Issue: Captive Portal "Allowed" MAC addresses drop connections

[MagnaPilot]

This issue has been present since at least the 16 series, and to this point have not found a solution, but have found others with the same issue.

Specifically, when using Captive Portal, and allowing some devices access via the MAC access list, eventually, after a seemingly arbitrary amount of time between minutes and weeks, the devices given access via the MAC list will start to drop connections at random, downloads are impossible and the perception to the user is a very slow network. This issue does not occur at the same time to users who are authenticated via username/password on the same captive portal zone. The issue is present regardless of the status of proxy, IDS, firewall or otherwise. I'm willing to contribute any logs needed to help diagnose, I've been trying to trace this issue for nearly two years without success.

[AdSchellevis]

@MagnaPilot better to open this in core, Captive portal is a core function.

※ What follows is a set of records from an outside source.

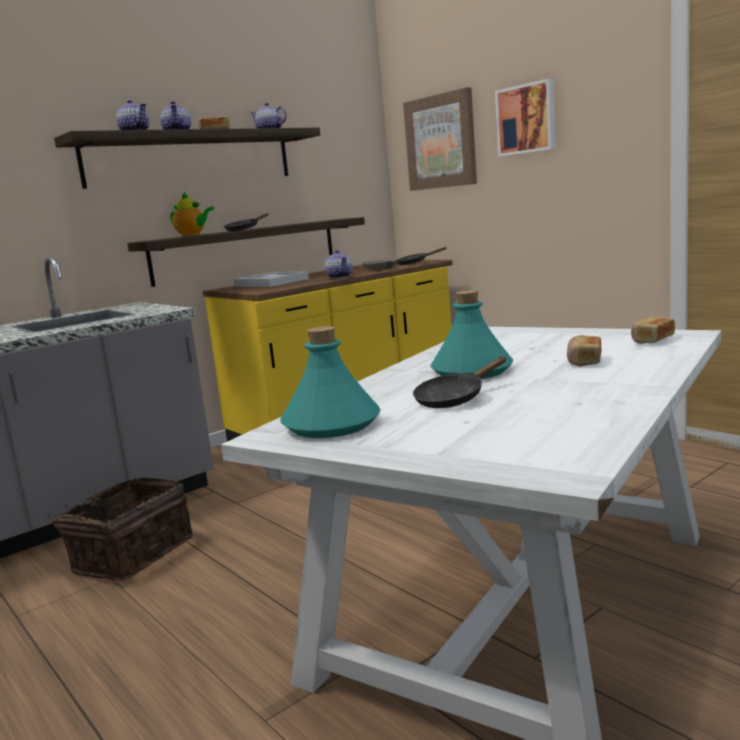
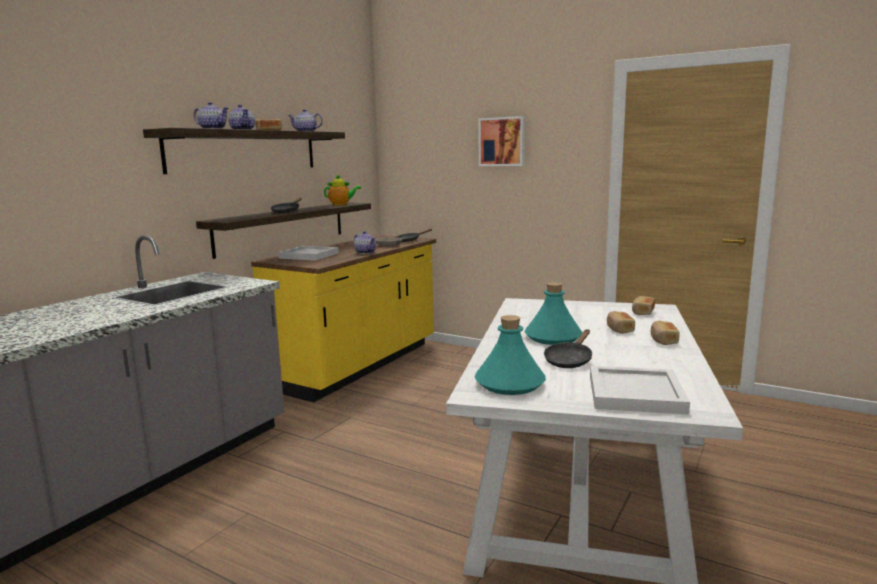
camera: 20 degrees left, 0 degrees up
basket [47,478,193,582] -> none
teapot [170,192,215,237] -> teapot moved to [324,174,361,206]
picture [403,87,477,191] -> none
none -> white tray [590,366,690,415]
none -> bread [651,321,680,345]

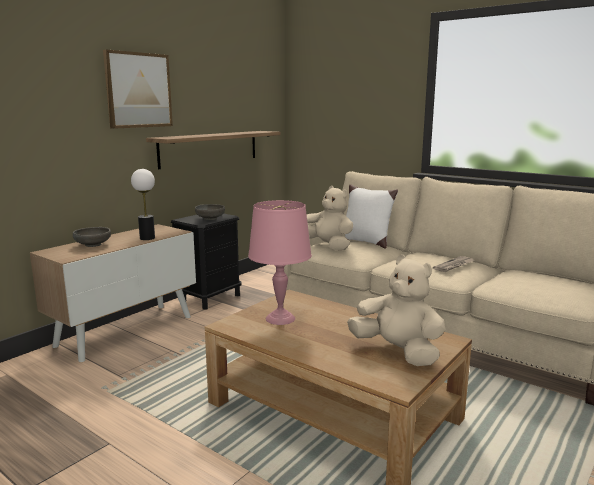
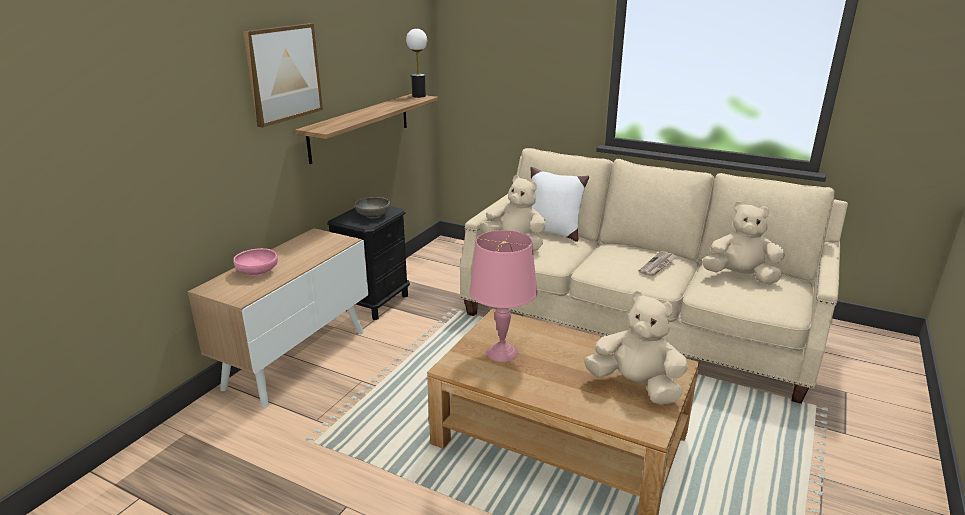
camera: 10 degrees left, 10 degrees up
grey bowl [73,227,111,247] -> pink bowl [233,248,278,276]
table lamp [131,169,155,240] -> table lamp moved to [406,29,427,98]
none -> beige plush toy [702,202,785,285]

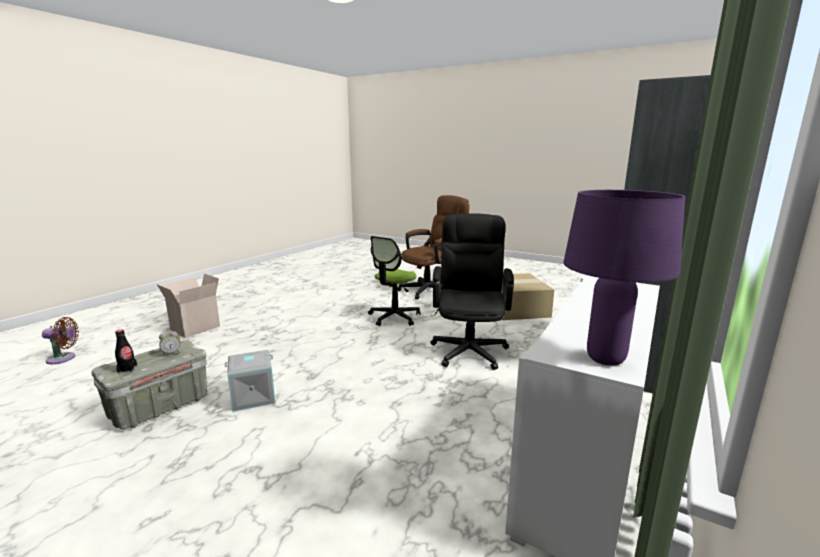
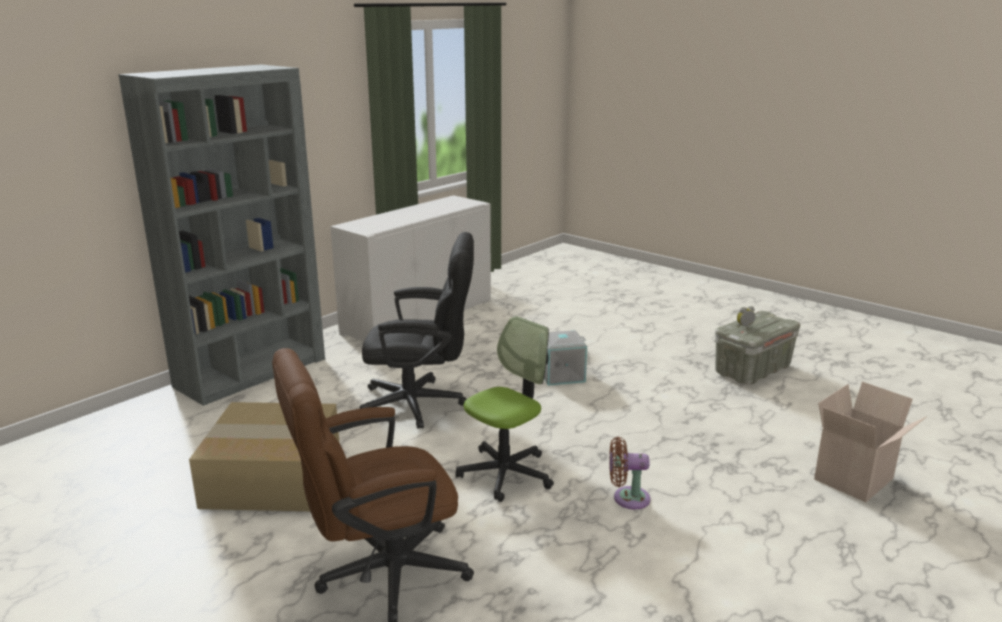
camera: 170 degrees left, 5 degrees up
brown fan [42,317,79,364] -> brown fan moved to [609,437,651,509]
black bottle [115,330,137,373] -> none
grey storage box [225,350,275,412] -> grey storage box moved to [544,330,587,386]
black office chair [430,213,514,370] -> black office chair turned 105 degrees counterclockwise [360,232,474,429]
purple table lamp [563,190,685,366] -> none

Just out of curiosity, have you tried pinning the client to a specific IP address and whitelist it on ip address? Underneath it's doing almost the same, with the addition of using the arp table to figure out which ip it should whitelist. When the arp entry expires there can be a short time in which the client misses authentication, which usually is resolved automatically once the firewall receives some packets again.

[MagnaPilot]

Thank you, I wasn't sure where it resided exactly, but i will do that. I haven't tried with IP mainly due to the fact that we have 200+ devices that rotate in and out of the network. I'll setup a few static devices and see what happens and report back.